A new class of drugs called incretin mimetics is offering hope to patients with type-2 (non-insulin-dependent) diabetes who have not been able to control their blood glucose levels after taking common oral regimens. Patients in phase III trials who received the investigational drug exenatide (synthetic extendin-4, Amylin/Eli Lilly) had lower blood glucose levels as well as improvements in markers of beta-cell function—and they lost weight to boot.
Researchers presented their findings from three studies at the 64th Annual Scientific Sessions of the American Diabetes Association.
In one study of 336 patients for whom maximal doses of metformin were not working, glycosylated hemoglobin (HbA1C) was significantly reduced from baseline measures with exenatide compared with placebo. At 30 weeks, 46% of those patients taking 10 mcg and 32% of those taking 5 mcg had levels below 7%, compared with 13% of patients taking a placebo. Side effects were mild or moderate, and usually gastrointestinal, such as nausea.

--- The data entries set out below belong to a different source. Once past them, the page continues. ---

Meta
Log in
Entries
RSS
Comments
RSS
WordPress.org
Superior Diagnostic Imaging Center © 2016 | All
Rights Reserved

A second study included 733 patients whose blood glucose levels were not controlled with generic metformin therapy and a sulfonylurea. Again, exenatide reduced HbA1C from baseline, by about 8.5%, and also brought about weight loss.
Patients from both of these studies who participated in a 52-week open-label extension study received exenatide 10 mcg twice daily. Among 51 patients taking exenatide plus metformin, the average reduction in HbA1C was 1.1%; these patients also lost an average of 9.9 pounds. Among 77 patients who received extended treatment with exenatide and metformin/sulfonylurea canadian, hemoglobin A1C levels declined by 1.0% and the average weight loss was 7.3 pounds.
Incretin mimetics are derived from hormone research. Exenatide is a synthetic version of exendin-4, a hormone found in the saliva of the Gila monster (a lizard). The lizard eats only four times a year. Its pancreas shuts down the remainder of the time, and exendin-4 is secreted to reactivate the pancreas.